Or is trust an output? Do we need trust coming in? Or do we have to cause trust in the process of how we’re doing something, and you start to realize like, depending on when you use the word and where it sits in terms of the system, it then has an impact on what we have to do. Part of it is really being able to understand and see both inputs, actions, outputs, out measurements and outcomes, right. The other aspect here is Dr. Taguchi influence on this whole aspect of robustness and that most people, (the way I was taught at school was), to find the root cause of something and eliminate it. Taguchi has talked about that there’s ways in which to design your system to be robust to or at least sensitive to those noise factors you can’t control and so that’s that to me is the other part of this is defining my sphere of influence and determining what is really control for me and what is noise. And in by having those two aspects to it, it really helps then decide what I’m going to build or how I’m going to build.
Greg Engle
So I think the homework we want people to do today is a tough concept to do homework with, but I think there’s a couple different things people can do.

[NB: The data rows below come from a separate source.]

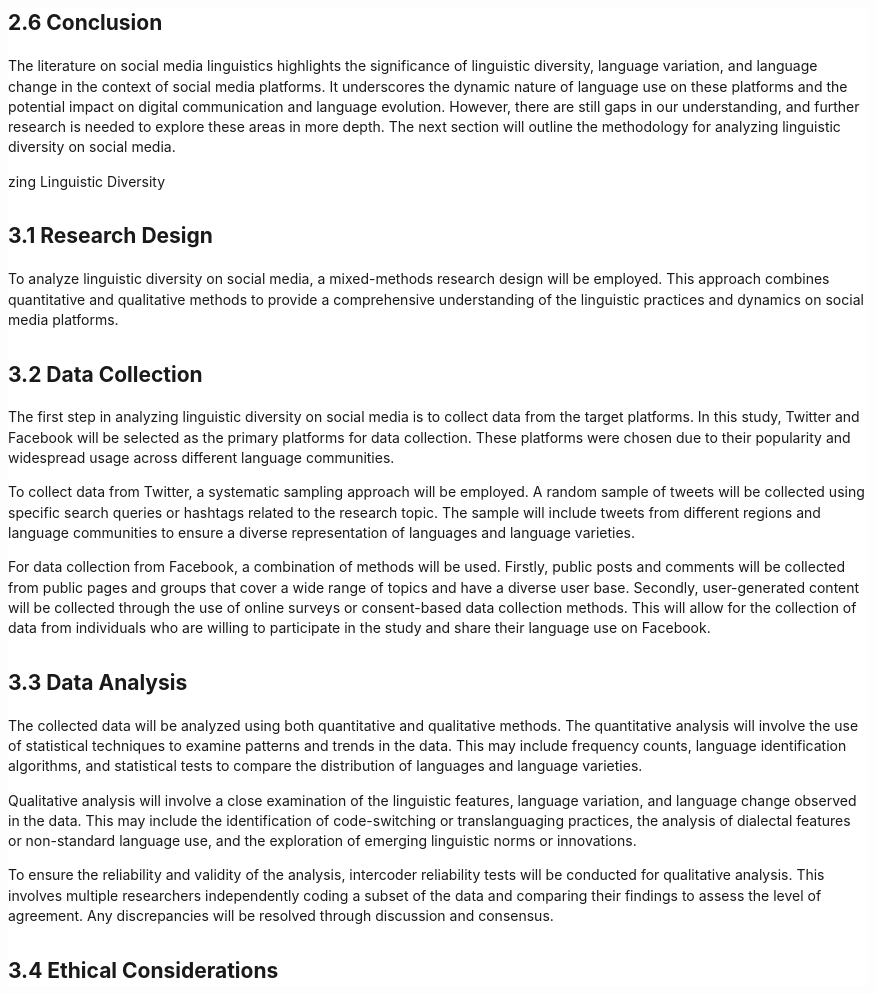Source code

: ## 2.6 Conclusion

The literature on social media linguistics highlights the significance of linguistic diversity, language variation, and language change in the context of social media platforms. It underscores the dynamic nature of language use on these platforms and the potential impact on digital communication and language evolution. However, there are still gaps in our understanding, and further research is needed to explore these areas in more depth. The next section will outline the methodology for analyzing linguistic diversity on social media.

zing Linguistic Diversity

## 3.1 Research Design

To analyze linguistic diversity on social media, a mixed-methods research design will be employed. This approach combines quantitative and qualitative methods to provide a comprehensive understanding of the linguistic practices and dynamics on social media platforms.

## 3.2 Data Collection

The first step in analyzing linguistic diversity on social media is to collect data from the target platforms. In this study, Twitter and Facebook will be selected as the primary platforms for data collection. These platforms were chosen due to their popularity and widespread usage across different language communities.

To collect data from Twitter, a systematic sampling approach will be employed. A random sample of tweets will be collected using specific search queries or hashtags related to the research topic. The sample will include tweets from different regions and language communities to ensure a diverse representation of languages and language varieties.

For data collection from Facebook, a combination of methods will be used. Firstly, public posts and comments will be collected from public pages and groups that cover a wide range of topics and have a diverse user base. Secondly, user-generated content will be collected through the use of online surveys or consent-based data collection methods. This will allow for the collection of data from individuals who are willing to participate in the study and share their language use on Facebook.

## 3.3 Data Analysis

The collected data will be analyzed using both quantitative and qualitative methods. The quantitative analysis will involve the use of statistical techniques to examine patterns and trends in the data. This may include frequency counts, language identification algorithms, and statistical tests to compare the distribution of languages and language varieties.

Qualitative analysis will involve a close examination of the linguistic features, language variation, and language change observed in the data. This may include the identification of code-switching or translanguaging practices, the analysis of dialectal features or non-standard language use, and the exploration of emerging linguistic norms or innovations.

To ensure the reliability and validity of the analysis, intercoder reliability tests will be conducted for qualitative analysis. This involves multiple researchers independently coding a subset of the data and comparing their findings to assess the level of agreement. Any discrepancies will be resolved through discussion and consensus.

## 3.4 Ethical Considerations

And it depends on where you’re at in your career, it depends on where you’re at, in your product, all those types of things. But the first one is, is just for correlation versus causation, I want you to take a situation and just unpack it and say, Am I making the decision off of correlation? Or am I making a decision off of causation? And the difference there is, do you have the right data? Do you have the right views of it?
Can you prove at some level that this is why it’s happening? And you can do that with your product, you can do that with decisions amongst your life. Cause and Effect is going to be related to right to left thinking, which is, if you have a product, I want you to look at what you’re designing, what are those outcomes that the customer will get? And do you have things in there that will cause that effect? And which ones are they? Or do you have things in there that are effects? Are your products doing effects? And you’re asking the customer to cause something which is almost impossible. So it’s just really unpacking your product that you have and saying, what is the effect I’m trying to get to? And what pieces cause that effect? And what you’re going to find out is, you’re going to have three or four different affects you want. And you’re going to probably have different pieces in there to do that. And then make sure they interact correctly so it doesn’t blow it up.
Bob Moesta
That’s right. And what are the trade offs because I can make it faster, or I can make a lighter, but to make it both is hard. So suddenly, where is the tradeoff that I have to make? By studying and being able to understand the outcomes you’re trying to get to? And what are those metrics that represent the outputs you’re trying to get to? Ultimately that makes the rest of it easy. And most of the time we start with very, I’ll say loose outputs, but very concrete inputs, and so that’s my problem.
Greg Engle
You’re preaching that giving homework.
So just take that homework, do the best you can with it. But then also as a little tease, I know you are working with a couple people on building a course around the book. So look for that in the next six months.
Bob Moesta
Three, four months. That’s what we’re working for, we’re shooting for 2023 sometime. Let’s put it that way.
Greg Engle
Just going to launch in 2023. So I don’t know if that really helps people.